Studies have shown that the stress associated with racism isn’t just an issue for the mother — these stresses are intergenerationally passed on in utero and follow children throughout their life cycle. For example, one briefing from the nonprofit Kaiser Family Foundation found that “even when controlling for certain underlying social and economic factors, such a as education and income,” maternal and infant health disparities, including increased risk for low-birth weight and pre-term births, persist at higher rates among Black, American Indian, and Alaska Native women. A 2020 report from the Center for American Progress put it this way: “The long-term psychological toll of racism puts African American women at higher risk for a range of medical conditions that threaten their lives and their infants’ lives, including preeclampsia (pregnancy-related high blood pressure), eclampsia (a complication of preeclampsia characterized by seizures), embolisms (blood vessel obstructions), and mental health conditions.”
Black women and babies are dying because of historical and systemic racism impacting us on a neurobiological and physiological level; what other reasons do people of faith need to hear before they will name the disparate rates of maternal mortality a sin?
I can’t help thinking of my mom, who had her own life-threatening pregnancy complications after having me. I think of what it would have been like to live without her, to have been raised without her, and it deeply troubles my heart and soul that there are others who have not been so lucky. A large part of my faith hinges on the understanding that God does not want us to suffer, but rather calls us to run toward the suffering of others. Scripture is very clear when it tells us, “If one member suffers, all suffer together; if one member is honored, all rejoice together” (1 Corinthians 12:26).

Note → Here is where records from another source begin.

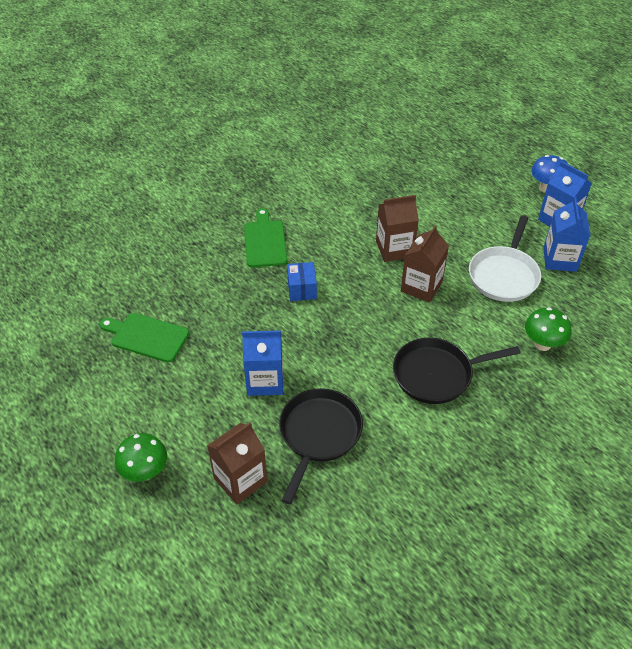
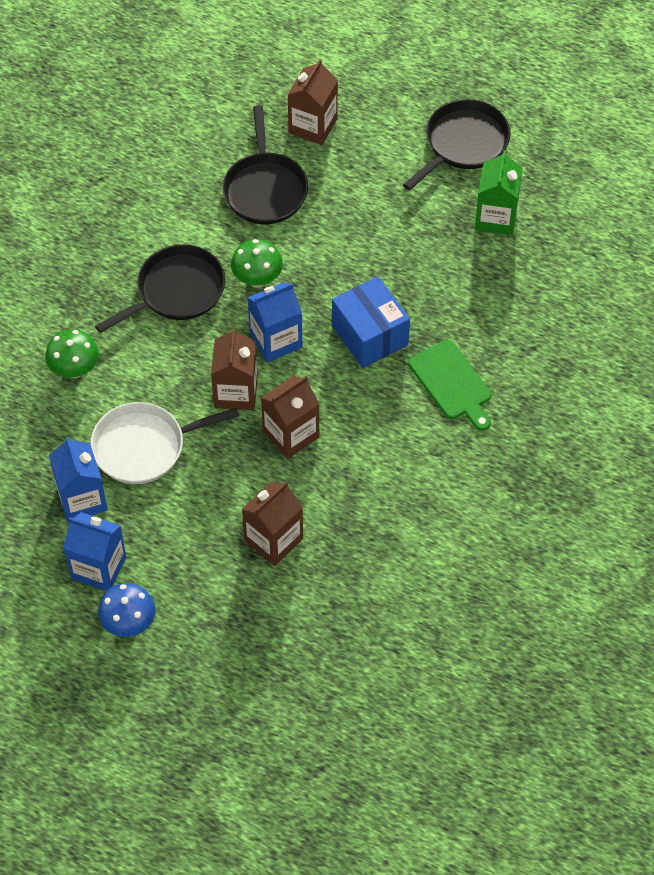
camera: 155 degrees right, 10 degrees up
green cutting board [99,313,189,362] -> green carton [475,150,523,235]
green mushroom [115,433,167,482] -> green mushroom moved to [231,239,283,288]
blue carton [242,331,283,396] -> blue carton moved to [247,282,302,362]
blue box [287,262,317,301] -> blue box [332,276,410,368], size x1.66
white pan [469,215,541,302] -> white pan turned 105 degrees counterclockwise [91,402,239,484]
none -> brown carton [242,481,303,566]
none -> black pan [403,99,511,191]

While it may be easy to look away from this crisis because the acute burden is being experienced by Black and brown women, I desperately urge you to think again; when one part of the system is suffering, the rest of the system suffers with it. The Black maternal health crisis is exposing cracks in our maternal and newborn care system, but addressing these fundamental issues will create a baseline system of care that benefits all women and children in the U.S. One of the greatest opportunities for change is the Black Maternal Health Momnibus Act, a must-pass package of bipartisan bills that would course correct the current flaws in our maternal, newborn, and child health care system. The legislation, which would support states and localities in addressing this crisis, would adopt a comprehensive, evidence-based approach to creating maternal equity for Black mothers and their children. This bill would also improve and increase the workforce and address maternal rural health issues, which would better our economy and country as a whole. I urge everyone, especially people of faith, to let your elected representatives know you support this bill and remind them of their sacred duty to protect mothers and children.
There is no reason that Black and brown women should experience such high rates of maternal mortality; the only reason this disparity exists is because of racism. And since racism is social behavior we can change, I believe people of faith have a God-given duty to address how this behavior impacts vulnerable women and children. We must not sit idly by and allow this crisis to continue.